Source extract

********************

Commercial entities strive to maximize their revenue, because the higher and better the revenue, the better the chances of entity’s profitability and its overall success in business. A revenue is essentially any inflow for a business entity. While business operations should be the core source of revenue generation for any profitable business, revenue can actually also be earned from several other non-operational sources. Such revenue is also important as it can boost overall profitability and generate value for stakeholders.

This article looks at meaning of and differences between two categorizations of revenue based on the periodicity of their earnings – recurring and non-recurring revenues.

Definitions and meanings

Recurring revenues:

Recurring revenues are the inflows that a company generates from its routine business operations and that are expected to continue on a periodic basis in the future as well. They can be generated from both core/direct sources or from ancillary/indirect sources, so long as they are earned periodically. Recurring revenues are typically generated from the following sources:

  • From core sources: These include sale of manufactured or traded goods to regular or repeat customers, after sales services for sale of such goods and sale of services via subscription revenue models etc. A manufacturing entity, for example, effects regular sales of its goods through its distribution network. Likewise, an internet service provider has regular customers who mostly avail of its services on a subscription model. These revenues qualify as routine or recurring revenues.

********************

Dataset
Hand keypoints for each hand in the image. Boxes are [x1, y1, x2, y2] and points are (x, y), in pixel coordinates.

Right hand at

********************

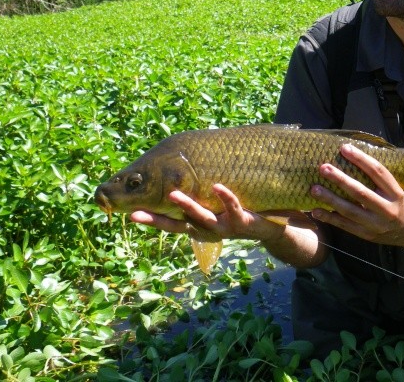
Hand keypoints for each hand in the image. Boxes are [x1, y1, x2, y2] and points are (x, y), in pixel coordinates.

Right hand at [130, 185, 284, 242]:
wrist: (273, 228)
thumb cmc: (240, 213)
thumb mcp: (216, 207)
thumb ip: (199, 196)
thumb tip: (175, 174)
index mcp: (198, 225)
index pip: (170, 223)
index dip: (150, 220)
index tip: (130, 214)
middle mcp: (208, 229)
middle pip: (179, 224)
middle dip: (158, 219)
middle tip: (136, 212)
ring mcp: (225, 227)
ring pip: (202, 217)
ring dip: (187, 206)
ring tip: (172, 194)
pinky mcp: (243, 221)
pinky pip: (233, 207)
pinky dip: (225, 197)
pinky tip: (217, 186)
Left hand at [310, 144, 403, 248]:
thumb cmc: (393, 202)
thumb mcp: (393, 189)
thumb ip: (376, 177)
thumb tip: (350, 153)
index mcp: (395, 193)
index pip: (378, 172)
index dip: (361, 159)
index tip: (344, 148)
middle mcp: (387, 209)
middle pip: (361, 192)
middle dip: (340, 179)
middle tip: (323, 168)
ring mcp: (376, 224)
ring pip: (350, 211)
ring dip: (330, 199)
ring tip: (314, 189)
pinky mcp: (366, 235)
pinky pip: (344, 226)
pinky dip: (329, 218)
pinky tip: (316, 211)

********************

Tasks to perform
1 > Please duplicate the part of the revenue article starting with "Commercial entities strive" and going on through "and non-recurring revenues.".
2 > Decide whether each statement agrees with the revenue article. Answer yes or no, and quote the words from the article that settle it.
(a) Recurring revenues may come from ancillary or indirect sources.
(b) Revenue can be earned only from a business's operations.
(c) An internet service provider's regular customers mostly use its services on a subscription model.
3 > Using the revenue article, answer each question on its own line:
(a) What is a revenue, essentially?
(b) On what basis are recurring and non-recurring revenues categorized?
(c) Through what does a manufacturing entity make regular sales of its goods?
The records are not needed for anything here.

Answers to the problems
1 >
Commercial entities strive to maximize their revenue, because the higher and better the revenue, the better the chances of entity’s profitability and its overall success in business. A revenue is essentially any inflow for a business entity. While business operations should be the core source of revenue generation for any profitable business, revenue can actually also be earned from several other non-operational sources. Such revenue is also important as it can boost overall profitability and generate value for stakeholders.

This article looks at meaning of and differences between two categorizations of revenue based on the periodicity of their earnings – recurring and non-recurring revenues.

2 >
(a) Yes: "They can be generated from both core/direct sources or from ancillary/indirect sources, so long as they are earned periodically."
(b) No: "revenue can actually also be earned from several other non-operational sources."
(c) Yes: "an internet service provider has regular customers who mostly avail of its services on a subscription model."

3 >
(a) Any inflow for a business entity.
(b) The periodicity of their earnings.
(c) Its distribution network.